Proteomic Biomarkers Are Linked to QTc Interval in Patients With Chronic Heart Failure.

Abstract

Objective: This study investigates the link between circulating proteins and rate-corrected QT (QTc) interval in patients with heart failure with reduced ejection fraction (HFrEF) and their association with cardiovascular outcomes.

Methods and results: We analyzed 197 HFrEF patients from the prospective Serial Biomarker Measurements and New Echocardiographic Techniques in Chronic Heart Failure Patients Result in Tailored Prediction of Prognosis (Bio-SHiFT) study, all in sinus rhythm at baseline. Baseline QTc intervals were calculated and corrected for broad QRS complexes (>120 ms) using Bogossian's formula. Using the Somalogic-SomaScan Assay, 1105 cardiovascular-related proteins were measured in baseline blood samples. Linear regression identified 11 biomarkers significantly associated with QTc interval (false discovery rate [FDR] < 0.05), adjusted for age, sex, and QT-prolonging medications. These included interleukin-1 receptor-like 1 (ST2) and angiopoietin-2. An additional four biomarkers showed potential relevance (FDR < 0.1). Cox regression analysis revealed that five biomarkers-ST2, angiopoietin-2, atrial natriuretic factor, insulin-like growth factor-binding protein 7 (IGFBP7), and carbonic anhydrase 4 (CA4)-were significantly associated with the composite clinical endpoint of cardiovascular death, heart transplantation, left ventricular assist device implantation, and heart failure hospitalization.

Conclusion: Several cardiovascular proteins are associated with the QTc interval and adverse cardiovascular events in HFrEF patients. The observed associations highlight pathways such as inflammation, fibrosis, and angiogenesis, which may contribute to QTc prolongation and adverse outcomes in HFrEF. Further research is warranted to reveal underlying mechanisms and clinical applicability.

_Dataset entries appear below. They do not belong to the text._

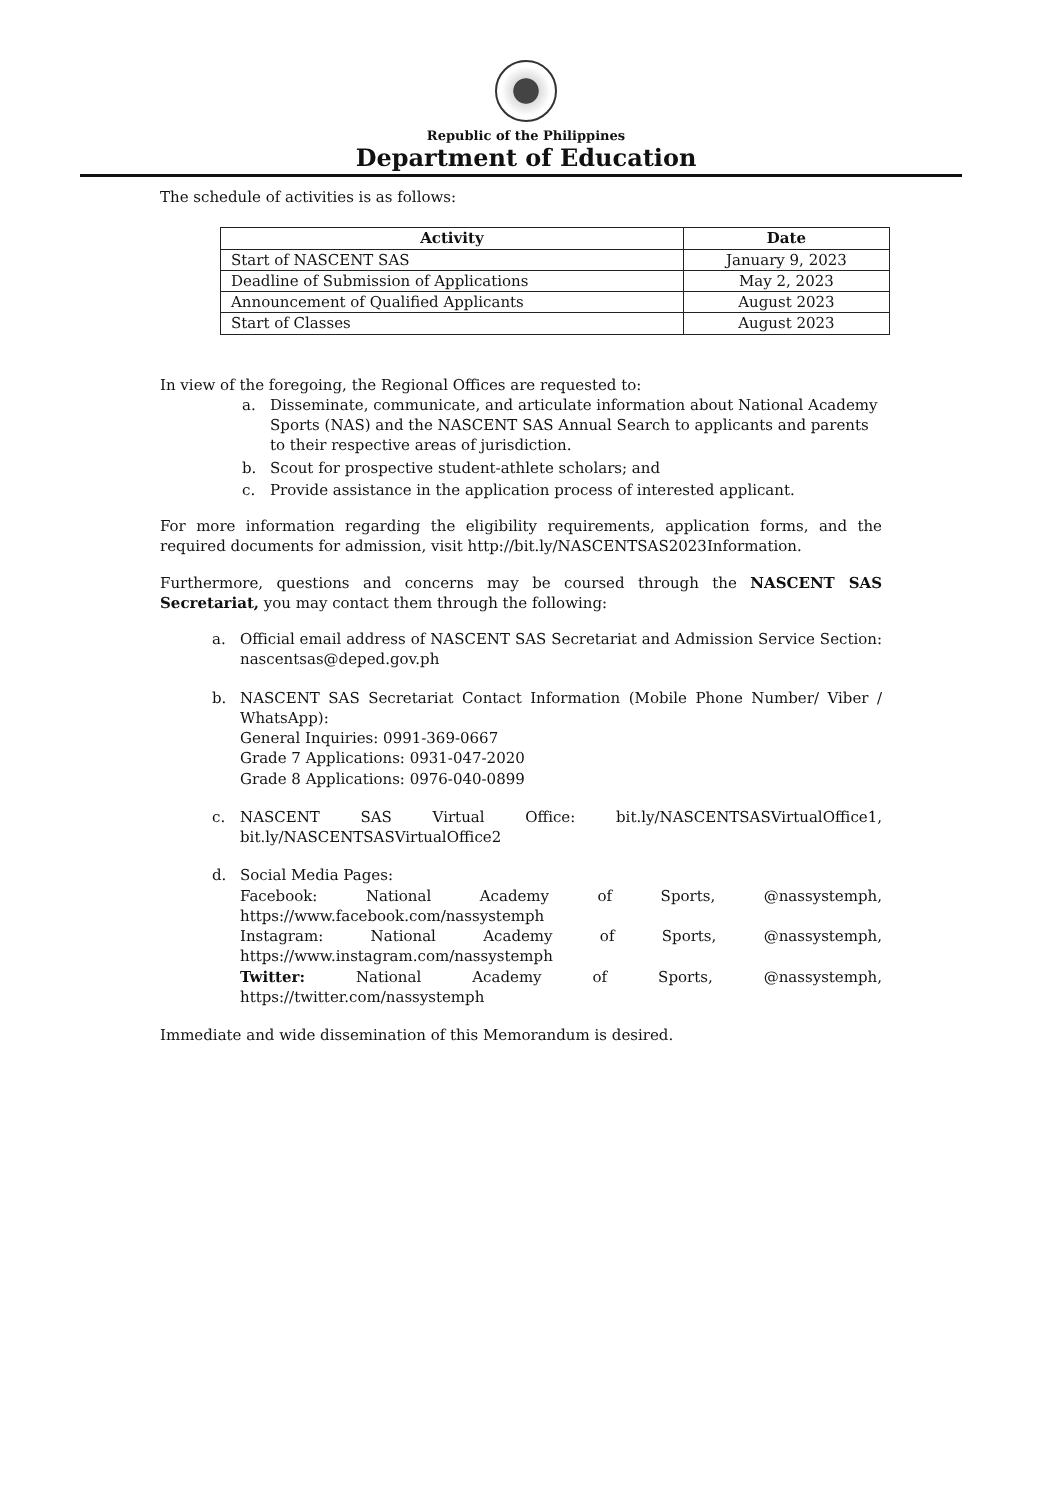Republic of the Philippines
Department of Education
The schedule of activities is as follows:
| Activity | Date |
| --- | --- |
| Start of NASCENT SAS | January 9, 2023 |
| Deadline of Submission of Applications | May 2, 2023 |
| Announcement of Qualified Applicants | August 2023 |
| Start of Classes | August 2023 |
In view of the foregoing, the Regional Offices are requested to:
a. Disseminate, communicate, and articulate information about National Academy Sports (NAS) and the NASCENT SAS Annual Search to applicants and parents to their respective areas of jurisdiction.
b. Scout for prospective student-athlete scholars; and
c. Provide assistance in the application process of interested applicant.
For more information regarding the eligibility requirements, application forms, and the required documents for admission, visit http://bit.ly/NASCENTSAS2023Information.
Furthermore, questions and concerns may be coursed through the NASCENT SAS Secretariat, you may contact them through the following:
a. Official email address of NASCENT SAS Secretariat and Admission Service Section: nascentsas@deped.gov.ph
b. NASCENT SAS Secretariat Contact Information (Mobile Phone Number/ Viber / WhatsApp):
General Inquiries: 0991-369-0667
Grade 7 Applications: 0931-047-2020
Grade 8 Applications: 0976-040-0899
c. NASCENT SAS Virtual Office: bit.ly/NASCENTSASVirtualOffice1, bit.ly/NASCENTSASVirtualOffice2
d. Social Media Pages:
Facebook: National Academy of Sports, @nassystemph, https://www.facebook.com/nassystemph
Instagram: National Academy of Sports, @nassystemph, https://www.instagram.com/nassystemph
Twitter: National Academy of Sports, @nassystemph, https://twitter.com/nassystemph
Immediate and wide dissemination of this Memorandum is desired.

Summary: This study is the first to investigate the association between QTc interval and a broad panel of over 1000 plasma proteins in patients with heart failure with reduced ejection fraction (HFrEF). We identified 11 proteins significantly linked to QTc interval, five of which also demonstrated prognostic relevance for adverse cardiovascular outcomes. The associated biomarkers are linked to inflammation, fibrosis, and angiogenesis-related pathways. These findings provide novel insights into the multifactorial mechanisms associated with QTc prolongation, potentially due to direct or indirect effects. The results emphasize the potential of circulating biomarkers as tools for understanding the pathophysiological processes associated with QTc prolongation and arrhythmogenesis in heart failure. Moreover, the identification of interleukin-1 receptor-like 1 (ST2), angiopoietin-2, atrial natriuretic factor, IGFBP7, and carbonic anhydrase 4 (CA4) as shared markers of QTc interval prolongation and adverse outcomes underscores their clinical utility as both diagnostic and prognostic biomarkers.